# [Exercise inputs]

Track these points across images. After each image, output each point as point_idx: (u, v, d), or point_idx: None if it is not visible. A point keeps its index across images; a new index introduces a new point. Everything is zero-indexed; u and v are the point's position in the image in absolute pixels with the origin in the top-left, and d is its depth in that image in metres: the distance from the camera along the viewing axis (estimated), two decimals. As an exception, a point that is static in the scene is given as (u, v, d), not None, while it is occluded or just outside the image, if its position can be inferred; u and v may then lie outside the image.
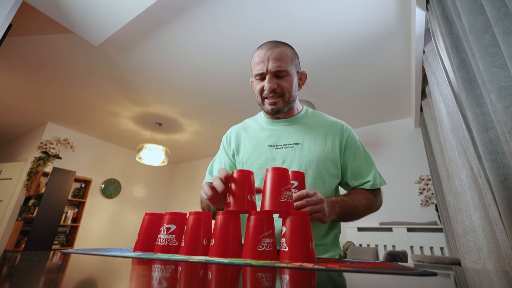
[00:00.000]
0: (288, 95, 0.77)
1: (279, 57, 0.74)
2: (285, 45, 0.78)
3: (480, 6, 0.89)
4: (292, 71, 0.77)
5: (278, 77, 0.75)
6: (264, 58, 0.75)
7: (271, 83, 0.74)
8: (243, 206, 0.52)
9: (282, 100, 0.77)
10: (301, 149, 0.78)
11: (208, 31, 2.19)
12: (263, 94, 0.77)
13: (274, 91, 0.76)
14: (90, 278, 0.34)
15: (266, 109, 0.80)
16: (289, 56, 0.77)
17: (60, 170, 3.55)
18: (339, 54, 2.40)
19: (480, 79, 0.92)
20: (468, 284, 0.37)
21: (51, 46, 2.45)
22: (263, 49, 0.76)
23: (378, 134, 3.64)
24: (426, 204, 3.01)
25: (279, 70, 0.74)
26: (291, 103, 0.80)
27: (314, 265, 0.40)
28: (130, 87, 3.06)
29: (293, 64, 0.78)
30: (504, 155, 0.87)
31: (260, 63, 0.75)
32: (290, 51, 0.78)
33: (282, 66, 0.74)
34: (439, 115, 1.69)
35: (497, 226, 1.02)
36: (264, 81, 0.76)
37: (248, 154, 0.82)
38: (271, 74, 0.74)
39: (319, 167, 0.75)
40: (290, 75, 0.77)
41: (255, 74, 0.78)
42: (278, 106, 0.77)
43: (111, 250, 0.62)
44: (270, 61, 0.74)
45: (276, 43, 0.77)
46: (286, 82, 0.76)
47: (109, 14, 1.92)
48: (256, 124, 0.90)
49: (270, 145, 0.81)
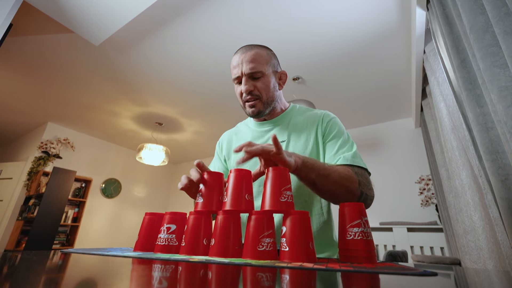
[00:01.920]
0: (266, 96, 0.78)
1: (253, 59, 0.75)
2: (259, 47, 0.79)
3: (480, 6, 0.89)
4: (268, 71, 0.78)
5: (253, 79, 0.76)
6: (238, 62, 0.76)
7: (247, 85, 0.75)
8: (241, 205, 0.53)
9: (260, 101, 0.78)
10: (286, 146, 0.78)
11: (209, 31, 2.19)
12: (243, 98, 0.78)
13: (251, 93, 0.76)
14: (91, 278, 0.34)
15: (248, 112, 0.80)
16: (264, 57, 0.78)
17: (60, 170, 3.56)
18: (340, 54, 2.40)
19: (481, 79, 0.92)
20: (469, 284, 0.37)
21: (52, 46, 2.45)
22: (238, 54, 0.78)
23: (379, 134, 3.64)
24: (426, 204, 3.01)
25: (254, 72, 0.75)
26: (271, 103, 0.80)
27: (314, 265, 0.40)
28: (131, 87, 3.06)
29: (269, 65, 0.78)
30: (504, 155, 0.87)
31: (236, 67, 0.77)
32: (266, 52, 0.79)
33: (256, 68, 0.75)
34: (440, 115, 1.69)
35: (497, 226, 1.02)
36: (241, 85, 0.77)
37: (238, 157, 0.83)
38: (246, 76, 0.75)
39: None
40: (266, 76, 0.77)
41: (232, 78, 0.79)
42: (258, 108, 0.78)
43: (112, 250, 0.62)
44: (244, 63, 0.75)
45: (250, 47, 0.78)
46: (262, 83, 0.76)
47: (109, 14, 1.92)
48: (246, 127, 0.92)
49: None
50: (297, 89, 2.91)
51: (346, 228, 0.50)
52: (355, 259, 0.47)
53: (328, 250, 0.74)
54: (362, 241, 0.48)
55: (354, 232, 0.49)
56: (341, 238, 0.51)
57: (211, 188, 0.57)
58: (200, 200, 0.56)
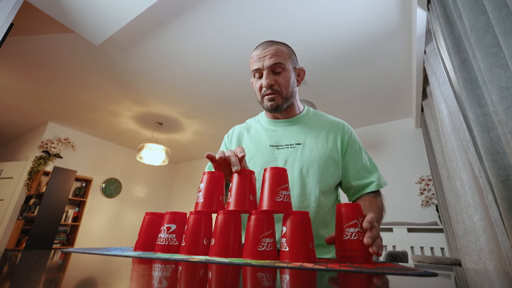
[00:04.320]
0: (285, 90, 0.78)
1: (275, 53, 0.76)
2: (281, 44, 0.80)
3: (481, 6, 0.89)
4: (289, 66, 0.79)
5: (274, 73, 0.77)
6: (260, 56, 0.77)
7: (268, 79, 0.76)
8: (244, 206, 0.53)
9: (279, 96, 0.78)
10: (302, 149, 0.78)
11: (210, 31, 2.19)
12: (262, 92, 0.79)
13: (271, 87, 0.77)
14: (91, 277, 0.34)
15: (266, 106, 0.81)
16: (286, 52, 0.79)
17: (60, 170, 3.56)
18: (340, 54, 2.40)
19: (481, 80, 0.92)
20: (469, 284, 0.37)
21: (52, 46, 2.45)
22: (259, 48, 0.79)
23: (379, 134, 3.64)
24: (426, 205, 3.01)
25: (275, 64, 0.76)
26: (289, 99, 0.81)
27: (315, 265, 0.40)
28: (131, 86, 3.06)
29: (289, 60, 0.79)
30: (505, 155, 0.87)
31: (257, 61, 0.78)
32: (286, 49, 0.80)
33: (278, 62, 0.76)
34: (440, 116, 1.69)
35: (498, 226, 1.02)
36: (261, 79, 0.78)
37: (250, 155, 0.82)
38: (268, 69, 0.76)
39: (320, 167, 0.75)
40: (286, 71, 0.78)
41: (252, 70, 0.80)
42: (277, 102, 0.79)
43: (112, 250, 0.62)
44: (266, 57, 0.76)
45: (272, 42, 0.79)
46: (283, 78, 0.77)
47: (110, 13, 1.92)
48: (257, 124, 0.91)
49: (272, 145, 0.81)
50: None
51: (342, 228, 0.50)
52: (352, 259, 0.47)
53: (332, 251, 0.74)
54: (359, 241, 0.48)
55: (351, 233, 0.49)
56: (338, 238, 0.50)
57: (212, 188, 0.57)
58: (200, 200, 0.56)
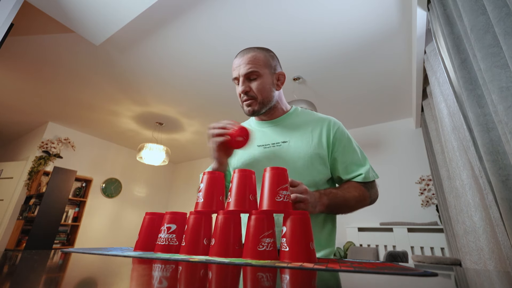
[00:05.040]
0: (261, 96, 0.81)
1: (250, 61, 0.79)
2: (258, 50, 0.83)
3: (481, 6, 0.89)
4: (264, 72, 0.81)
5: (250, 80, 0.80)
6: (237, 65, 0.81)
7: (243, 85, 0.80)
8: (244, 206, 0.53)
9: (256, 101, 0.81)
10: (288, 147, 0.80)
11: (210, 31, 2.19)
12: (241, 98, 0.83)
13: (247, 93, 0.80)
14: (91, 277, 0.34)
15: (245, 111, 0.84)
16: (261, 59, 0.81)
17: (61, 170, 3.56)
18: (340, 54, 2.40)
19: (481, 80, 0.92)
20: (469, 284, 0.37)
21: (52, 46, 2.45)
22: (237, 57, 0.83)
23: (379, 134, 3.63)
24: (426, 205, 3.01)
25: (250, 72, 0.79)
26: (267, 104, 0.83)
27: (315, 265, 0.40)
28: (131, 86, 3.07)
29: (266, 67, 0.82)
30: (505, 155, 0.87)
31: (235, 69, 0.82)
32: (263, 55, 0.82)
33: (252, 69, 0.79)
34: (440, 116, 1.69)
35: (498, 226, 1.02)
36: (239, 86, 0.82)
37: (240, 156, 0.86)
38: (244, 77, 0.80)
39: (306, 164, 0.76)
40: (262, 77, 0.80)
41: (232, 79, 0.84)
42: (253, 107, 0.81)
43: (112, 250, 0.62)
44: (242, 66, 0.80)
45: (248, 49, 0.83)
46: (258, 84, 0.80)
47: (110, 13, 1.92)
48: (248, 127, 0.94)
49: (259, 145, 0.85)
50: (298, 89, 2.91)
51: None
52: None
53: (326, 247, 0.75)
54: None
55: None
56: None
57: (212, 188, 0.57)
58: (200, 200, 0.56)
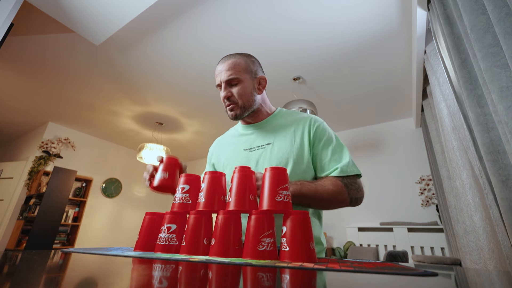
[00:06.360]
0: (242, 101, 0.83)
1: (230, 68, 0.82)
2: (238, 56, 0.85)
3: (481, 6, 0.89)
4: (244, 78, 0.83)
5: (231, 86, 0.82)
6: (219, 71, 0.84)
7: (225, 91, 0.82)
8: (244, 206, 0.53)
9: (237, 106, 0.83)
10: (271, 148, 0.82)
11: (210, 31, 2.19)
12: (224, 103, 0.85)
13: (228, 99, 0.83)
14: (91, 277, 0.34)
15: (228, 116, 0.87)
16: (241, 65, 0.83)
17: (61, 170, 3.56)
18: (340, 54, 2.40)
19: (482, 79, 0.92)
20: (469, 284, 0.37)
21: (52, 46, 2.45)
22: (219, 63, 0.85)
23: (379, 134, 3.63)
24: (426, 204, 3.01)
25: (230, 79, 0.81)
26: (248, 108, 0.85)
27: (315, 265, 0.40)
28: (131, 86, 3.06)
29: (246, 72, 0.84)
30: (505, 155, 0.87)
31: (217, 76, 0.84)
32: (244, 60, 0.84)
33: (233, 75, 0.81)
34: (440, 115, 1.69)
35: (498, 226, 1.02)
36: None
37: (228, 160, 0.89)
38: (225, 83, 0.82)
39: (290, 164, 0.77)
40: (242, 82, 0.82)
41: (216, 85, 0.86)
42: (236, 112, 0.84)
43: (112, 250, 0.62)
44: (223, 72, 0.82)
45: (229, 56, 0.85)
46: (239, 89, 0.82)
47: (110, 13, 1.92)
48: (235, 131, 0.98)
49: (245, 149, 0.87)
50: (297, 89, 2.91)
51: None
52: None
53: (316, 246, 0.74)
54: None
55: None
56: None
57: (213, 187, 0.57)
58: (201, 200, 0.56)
--
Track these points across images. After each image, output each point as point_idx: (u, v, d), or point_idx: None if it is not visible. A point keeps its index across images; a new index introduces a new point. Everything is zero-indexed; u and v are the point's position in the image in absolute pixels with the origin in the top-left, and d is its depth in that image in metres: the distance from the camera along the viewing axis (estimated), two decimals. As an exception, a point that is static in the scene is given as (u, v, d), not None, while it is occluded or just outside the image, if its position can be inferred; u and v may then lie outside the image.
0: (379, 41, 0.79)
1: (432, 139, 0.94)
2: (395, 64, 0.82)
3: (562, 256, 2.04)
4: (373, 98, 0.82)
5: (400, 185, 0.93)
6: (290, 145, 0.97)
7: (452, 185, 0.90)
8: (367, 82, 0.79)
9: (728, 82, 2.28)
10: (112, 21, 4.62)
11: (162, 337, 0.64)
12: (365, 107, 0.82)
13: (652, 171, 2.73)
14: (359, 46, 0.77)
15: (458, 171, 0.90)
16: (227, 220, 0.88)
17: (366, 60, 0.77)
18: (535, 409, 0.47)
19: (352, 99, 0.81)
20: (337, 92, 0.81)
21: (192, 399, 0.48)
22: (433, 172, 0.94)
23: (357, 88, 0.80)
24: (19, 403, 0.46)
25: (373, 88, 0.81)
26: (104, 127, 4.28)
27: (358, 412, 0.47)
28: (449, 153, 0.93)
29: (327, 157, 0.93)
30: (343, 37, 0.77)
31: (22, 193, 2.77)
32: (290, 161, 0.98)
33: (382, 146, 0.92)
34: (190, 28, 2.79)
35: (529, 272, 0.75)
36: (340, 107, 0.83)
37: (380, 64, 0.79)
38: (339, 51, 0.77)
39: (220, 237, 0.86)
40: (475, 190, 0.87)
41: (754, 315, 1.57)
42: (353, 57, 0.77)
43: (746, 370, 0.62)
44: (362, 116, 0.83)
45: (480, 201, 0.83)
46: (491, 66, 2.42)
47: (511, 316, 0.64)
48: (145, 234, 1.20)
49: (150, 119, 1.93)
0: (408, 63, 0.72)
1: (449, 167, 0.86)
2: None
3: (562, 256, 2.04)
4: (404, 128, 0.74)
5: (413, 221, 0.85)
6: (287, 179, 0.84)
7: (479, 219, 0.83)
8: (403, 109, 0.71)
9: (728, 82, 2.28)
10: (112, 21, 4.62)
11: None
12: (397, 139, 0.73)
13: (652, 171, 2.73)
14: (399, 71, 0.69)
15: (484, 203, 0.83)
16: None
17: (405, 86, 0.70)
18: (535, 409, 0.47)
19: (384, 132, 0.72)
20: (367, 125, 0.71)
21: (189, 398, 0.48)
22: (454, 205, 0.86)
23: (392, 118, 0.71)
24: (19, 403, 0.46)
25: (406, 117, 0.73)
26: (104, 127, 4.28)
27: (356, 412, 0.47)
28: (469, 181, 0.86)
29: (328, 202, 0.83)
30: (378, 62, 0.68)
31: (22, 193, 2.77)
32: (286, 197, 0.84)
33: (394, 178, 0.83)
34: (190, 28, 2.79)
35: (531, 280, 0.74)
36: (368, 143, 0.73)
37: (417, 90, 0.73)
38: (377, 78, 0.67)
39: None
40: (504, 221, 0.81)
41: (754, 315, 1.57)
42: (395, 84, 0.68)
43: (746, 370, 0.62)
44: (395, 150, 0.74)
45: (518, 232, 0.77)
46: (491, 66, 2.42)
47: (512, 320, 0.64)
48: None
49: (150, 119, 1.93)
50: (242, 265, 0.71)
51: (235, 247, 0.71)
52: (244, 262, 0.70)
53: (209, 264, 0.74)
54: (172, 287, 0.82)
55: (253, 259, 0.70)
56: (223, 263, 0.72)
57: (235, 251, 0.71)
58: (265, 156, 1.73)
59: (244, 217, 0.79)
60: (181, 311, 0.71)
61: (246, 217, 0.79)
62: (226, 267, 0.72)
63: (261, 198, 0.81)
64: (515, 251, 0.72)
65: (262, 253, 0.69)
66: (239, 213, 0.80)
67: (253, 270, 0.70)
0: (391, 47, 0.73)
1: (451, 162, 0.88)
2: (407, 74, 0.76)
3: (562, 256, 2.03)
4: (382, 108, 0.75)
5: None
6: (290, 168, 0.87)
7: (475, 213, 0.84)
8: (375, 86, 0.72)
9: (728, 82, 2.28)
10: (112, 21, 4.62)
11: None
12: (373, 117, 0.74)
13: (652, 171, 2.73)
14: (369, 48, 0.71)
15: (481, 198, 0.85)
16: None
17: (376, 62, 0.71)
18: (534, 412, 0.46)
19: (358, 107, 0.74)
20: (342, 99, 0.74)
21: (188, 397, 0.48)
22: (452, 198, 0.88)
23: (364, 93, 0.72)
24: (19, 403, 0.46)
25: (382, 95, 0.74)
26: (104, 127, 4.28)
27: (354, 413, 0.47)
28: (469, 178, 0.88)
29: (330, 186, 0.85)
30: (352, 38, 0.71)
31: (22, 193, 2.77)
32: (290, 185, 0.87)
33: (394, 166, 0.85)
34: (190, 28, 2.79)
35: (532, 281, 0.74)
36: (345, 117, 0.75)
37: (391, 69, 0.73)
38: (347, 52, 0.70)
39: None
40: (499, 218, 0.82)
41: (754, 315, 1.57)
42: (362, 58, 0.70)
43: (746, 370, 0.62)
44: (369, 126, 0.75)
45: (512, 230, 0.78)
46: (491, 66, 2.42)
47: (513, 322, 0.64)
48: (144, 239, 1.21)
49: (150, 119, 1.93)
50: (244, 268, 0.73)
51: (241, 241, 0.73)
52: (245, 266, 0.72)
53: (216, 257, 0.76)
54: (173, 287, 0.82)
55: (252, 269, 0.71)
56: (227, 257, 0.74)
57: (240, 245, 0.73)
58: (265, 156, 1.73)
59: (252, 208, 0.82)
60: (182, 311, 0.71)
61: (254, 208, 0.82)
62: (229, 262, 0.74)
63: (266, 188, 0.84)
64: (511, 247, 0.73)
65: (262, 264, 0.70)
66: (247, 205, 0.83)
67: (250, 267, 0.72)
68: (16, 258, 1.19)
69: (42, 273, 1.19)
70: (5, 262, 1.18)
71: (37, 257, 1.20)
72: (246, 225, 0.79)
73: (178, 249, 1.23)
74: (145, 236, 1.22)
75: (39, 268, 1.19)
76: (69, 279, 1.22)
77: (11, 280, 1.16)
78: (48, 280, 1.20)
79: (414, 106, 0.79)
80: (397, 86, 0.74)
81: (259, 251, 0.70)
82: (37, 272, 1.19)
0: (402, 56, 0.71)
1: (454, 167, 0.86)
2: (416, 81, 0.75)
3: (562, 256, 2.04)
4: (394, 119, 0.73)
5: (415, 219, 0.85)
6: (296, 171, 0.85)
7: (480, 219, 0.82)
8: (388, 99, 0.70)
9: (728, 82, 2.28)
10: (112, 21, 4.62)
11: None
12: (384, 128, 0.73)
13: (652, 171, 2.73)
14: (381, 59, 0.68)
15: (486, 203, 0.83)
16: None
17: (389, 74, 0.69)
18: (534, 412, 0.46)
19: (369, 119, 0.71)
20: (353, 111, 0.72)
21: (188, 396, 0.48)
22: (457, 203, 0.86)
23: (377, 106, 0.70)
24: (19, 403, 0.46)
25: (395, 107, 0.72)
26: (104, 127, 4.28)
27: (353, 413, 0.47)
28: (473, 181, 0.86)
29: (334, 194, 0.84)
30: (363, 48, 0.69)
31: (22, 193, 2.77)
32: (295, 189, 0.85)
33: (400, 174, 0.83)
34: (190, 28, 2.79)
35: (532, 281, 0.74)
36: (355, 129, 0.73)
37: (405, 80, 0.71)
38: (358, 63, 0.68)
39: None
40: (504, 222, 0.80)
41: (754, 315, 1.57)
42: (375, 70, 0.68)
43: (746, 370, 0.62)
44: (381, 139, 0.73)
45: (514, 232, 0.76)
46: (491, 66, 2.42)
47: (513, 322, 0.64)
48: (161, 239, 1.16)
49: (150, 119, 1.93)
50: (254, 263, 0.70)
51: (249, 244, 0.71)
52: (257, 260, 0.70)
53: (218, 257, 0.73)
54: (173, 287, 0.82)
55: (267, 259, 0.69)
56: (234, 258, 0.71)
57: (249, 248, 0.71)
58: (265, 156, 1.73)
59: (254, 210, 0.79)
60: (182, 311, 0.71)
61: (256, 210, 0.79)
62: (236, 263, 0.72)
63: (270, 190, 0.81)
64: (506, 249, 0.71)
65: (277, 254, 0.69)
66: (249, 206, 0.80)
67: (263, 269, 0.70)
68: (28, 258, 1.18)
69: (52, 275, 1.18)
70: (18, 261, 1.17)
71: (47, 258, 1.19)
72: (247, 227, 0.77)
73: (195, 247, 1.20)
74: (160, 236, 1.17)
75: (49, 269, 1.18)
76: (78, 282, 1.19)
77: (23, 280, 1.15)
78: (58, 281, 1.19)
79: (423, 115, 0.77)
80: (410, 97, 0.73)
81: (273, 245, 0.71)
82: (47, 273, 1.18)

# [Task]
Copy word for word the lines above, starting at the line containing "9: (282, 100, 0.77)" and ending at the line containing "56: (341, 238, 0.51)", inclusive, with no pictures.

# [Worked solution]
9: (282, 100, 0.77)
10: (301, 149, 0.78)
11: (208, 31, 2.19)
12: (263, 94, 0.77)
13: (274, 91, 0.76)
14: (90, 278, 0.34)
15: (266, 109, 0.80)
16: (289, 56, 0.77)
17: (60, 170, 3.55)
18: (339, 54, 2.40)
19: (480, 79, 0.92)
20: (468, 284, 0.37)
21: (51, 46, 2.45)
22: (263, 49, 0.76)
23: (378, 134, 3.64)
24: (426, 204, 3.01)
25: (279, 70, 0.74)
26: (291, 103, 0.80)
27: (314, 265, 0.40)
28: (130, 87, 3.06)
29: (293, 64, 0.78)
30: (504, 155, 0.87)
31: (260, 63, 0.75)
32: (290, 51, 0.78)
33: (282, 66, 0.74)
34: (439, 115, 1.69)
35: (497, 226, 1.02)
36: (264, 81, 0.76)
37: (248, 154, 0.82)
38: (271, 74, 0.74)
39: (319, 167, 0.75)
40: (290, 75, 0.77)
41: (255, 74, 0.78)
42: (278, 106, 0.77)
43: (111, 250, 0.62)
44: (270, 61, 0.74)
45: (276, 43, 0.77)
46: (286, 82, 0.76)
47: (109, 14, 1.92)
48: (256, 124, 0.90)
49: (270, 145, 0.81)
[00:01.920]
0: (266, 96, 0.78)
1: (253, 59, 0.75)
2: (259, 47, 0.79)
3: (480, 6, 0.89)
4: (268, 71, 0.78)
5: (253, 79, 0.76)
6: (238, 62, 0.76)
7: (247, 85, 0.75)
8: (241, 205, 0.53)
9: (260, 101, 0.78)
10: (286, 146, 0.78)
11: (209, 31, 2.19)
12: (243, 98, 0.78)
13: (251, 93, 0.76)
14: (91, 278, 0.34)
15: (248, 112, 0.80)
16: (264, 57, 0.78)
17: (60, 170, 3.56)
18: (340, 54, 2.40)
19: (481, 79, 0.92)
20: (469, 284, 0.37)
21: (52, 46, 2.45)
22: (238, 54, 0.78)
23: (379, 134, 3.64)
24: (426, 204, 3.01)
25: (254, 72, 0.75)
26: (271, 103, 0.80)
27: (314, 265, 0.40)
28: (131, 87, 3.06)
29: (269, 65, 0.78)
30: (504, 155, 0.87)
31: (236, 67, 0.77)
32: (266, 52, 0.79)
33: (256, 68, 0.75)
34: (440, 115, 1.69)
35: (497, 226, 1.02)
36: (241, 85, 0.77)
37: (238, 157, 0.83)
38: (246, 76, 0.75)
39: None
40: (266, 76, 0.77)
41: (232, 78, 0.79)
42: (258, 108, 0.78)
43: (112, 250, 0.62)
44: (244, 63, 0.75)
45: (250, 47, 0.78)
46: (262, 83, 0.76)
47: (109, 14, 1.92)
48: (246, 127, 0.92)
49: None
50: (297, 89, 2.91)
51: (346, 228, 0.50)
52: (355, 259, 0.47)
53: (328, 250, 0.74)
54: (362, 241, 0.48)
55: (354, 232, 0.49)
56: (341, 238, 0.51)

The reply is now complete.